Public sector organisations need layered security defences to neutralise any threats coming from a supplier. It is essential that organisations are adequately protected from incoming malware, embedded Advanced Persistent Threats, or any other threat that could pose a risk to the business. At HelpSystems, we offer a Secure Email Gateway which works in conjunction with Microsoft 365, giving public sector organisations the missing element required for a robust, comprehensive security posture, one that takes into consideration the threat posed by the extended supplier ecosystem.

Data classification tools are also critical to ensure that sensitive data is appropriately treated, stored, and disposed of during its lifetime in accordance with its importance to the organisation.
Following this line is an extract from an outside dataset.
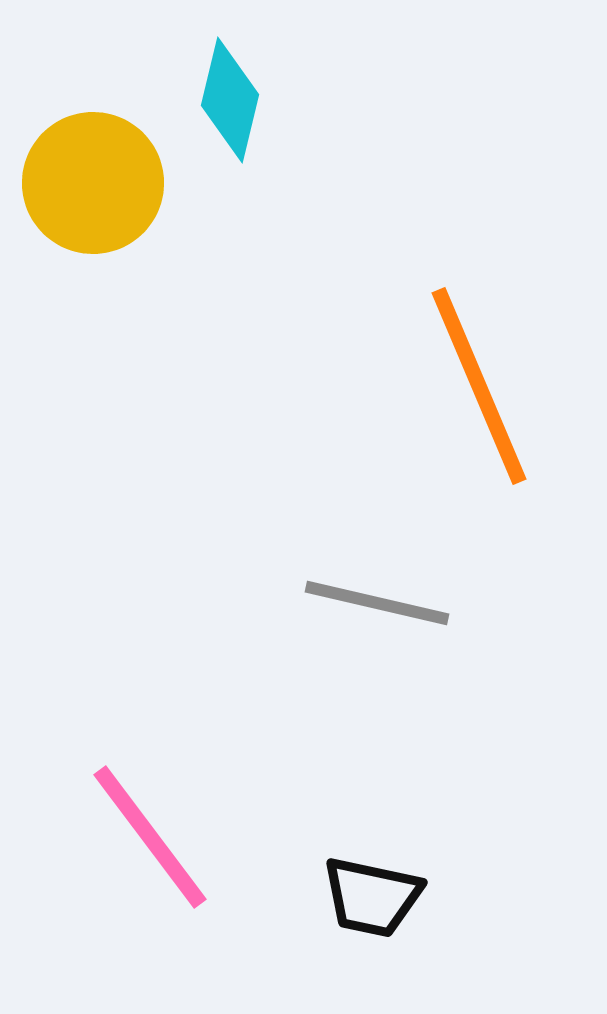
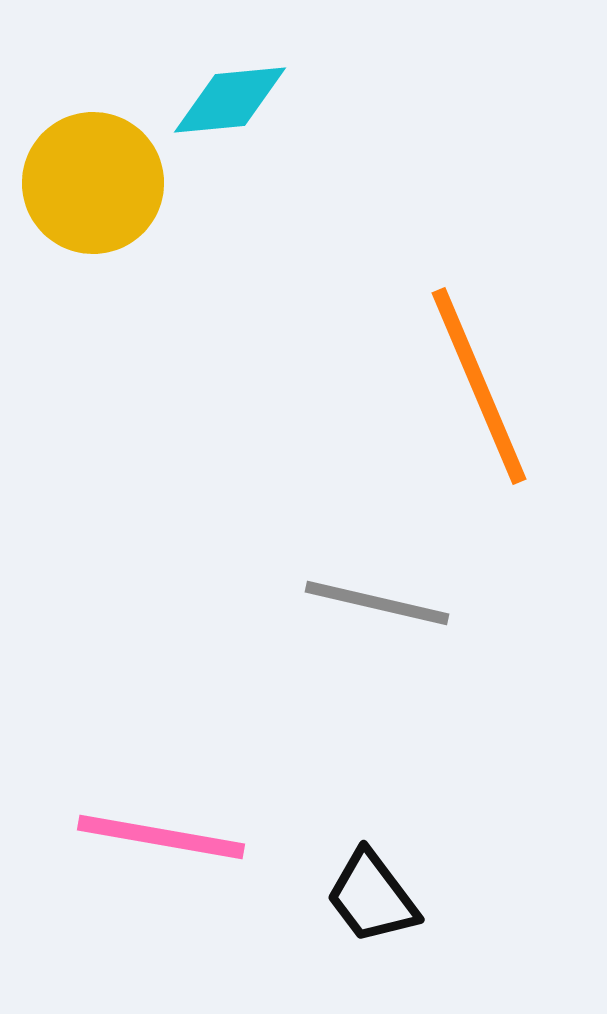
cyan diamond: rotated 71 degrees clockwise
pink line: moved 11 px right; rotated 43 degrees counterclockwise
black trapezoid: rotated 41 degrees clockwise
Through appropriate classification, using visual labelling and metadata application to emails and documents, this protects the organisation from the risk of sensitive data being exposed to unauthorised organisations further down the line through the supply chain.  

Likewise, data that isn’t properly encrypted in transit can be at risk of compromise, so public sector organisations should use a secure and compliant mechanism for transferring data within the supply chain to reduce risks. Here Managed File Transfer (MFT) software can facilitate the automated sharing of data with suppliers and provide a central platform for information exchanges and other file transfer protections.  

An unprecedented year

At the start of this year, the IT Governance blog logged 134 security incidents in December, which accounted for more than 148 million breached records. And according to IT Governance, this brings the total for 2020 to more than 20 billion breached data records, and unfortunately public sector organisations were in the top three industries most commonly breached. In addition, last year we witnessed a record number of breaches via the supply chain, the most recent high-profile incident being the SolarWinds hack in December 2020.   

Most of these breaches are not sophisticated attacks but are because of either ransomware or internal human error, therefore it is imperative that public sector organisations have the right technologies, policies and training programmes in place.